== Parts of the exercise ==
1. In the obelisk text, who re-erected the Obelisk of Montecitorio in the 18th century?
2. Condense the paragraph of the obelisk text beginning "Emperor Augustus had completed" into a bulleted list of its main facts.
3. Carry on the obelisk text from its final sentence.

Emperor Augustus had completed the shipment, down the Nile, of five obelisks from Luxor to Alexandria by the end of his reign, a pair of which were used to decorate the front of the Caesarium Temple which Cleopatra had built in Alexandria to enshrine Julius Caesar. One, shipped to Italy, was erected in the Campus Martius, but collapsed and broke into many pieces in the 9th Century. It was later reconstructed as the Obelisk of Montecitorio and re-erected in the 18th century by Pope Pius VI. The second, Flaminio Obelisk, was taken from the Circus Maximus and re-erected by Pope Sixtus V in the same year as he erected the Obelisk Vatican. Augustus also commissioned two new obelisks in Egypt for his own mausoleum, and a copy was commissioned by Emperor Domitian and erected at the Temple of Serapis, the Greek version of Amun-Ra in Rome. The Earl of Arundel, Grand Master of English Freemasons from 1633 to 1635, paid a deposit and attempted to ship the four pieces of the Serapis Obelisk to London, but Urban VIII disallowed its export.

== Stored data ==
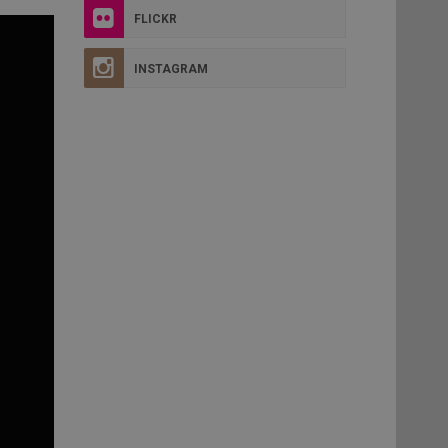
FLICKR
INSTAGRAM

== Answers by item number ==
1. Pope Pius VI.

2.
- By the end of his reign, Augustus had shipped five obelisks down the Nile from Luxor to Alexandria.
- Two of them decorated the front of the Caesarium Temple, which Cleopatra had built in Alexandria to enshrine Julius Caesar.
- One obelisk was shipped to Italy and erected in the Campus Martius. It collapsed and broke into many pieces in the 9th century. Later it was reconstructed as the Obelisk of Montecitorio and re-erected by Pope Pius VI in the 18th century.
- The Flaminio Obelisk was taken from the Circus Maximus. Pope Sixtus V re-erected it in the same year he erected the Obelisk Vatican.
- Augustus commissioned two new obelisks in Egypt for his own mausoleum.
- Emperor Domitian commissioned a copy and erected it at the Temple of Serapis in Rome.
- The Earl of Arundel was Grand Master of English Freemasons from 1633 to 1635. He paid a deposit and tried to ship the four pieces of the Serapis Obelisk to London, but Urban VIII disallowed its export.

3.
Fifty years later, the fifth of Augustus’ stolen obelisks made the perilous journey across the Mediterranean, shipped to Rome on the request of Caligula in 40AD. This was considered such an amazing feat of engineering that Pliny the Elder recorded it in his history of Rome. Caligula placed it in his Circus, or what was called the Circus of Nero. This later became the Obelisk Vatican in St Peter’s Square.

The Caesarium in Alexandria was converted into a church in the 4th century, where the two obelisks at its entrance fell during an earthquake in 1303. After the siege of Alexandria, in 1811 in which Napoleon’s forces were defeated, the British commander, a prominent freemason, 7th Earl of Cavan, Richard Ford William Lambart, proposed that they be transported to London. This was delayed for seventy years but finally one arrived in 1877 after being lost at sea in the Bay of Biscay, and coming ashore in France. Its transportation was financed by a group of freemasons led by William James Erasmus Wilson. At the same time, financed by William Vanderbelt, masonic brother Lieutenant Commander H.H.Gorringe brought the other obelisk to New York.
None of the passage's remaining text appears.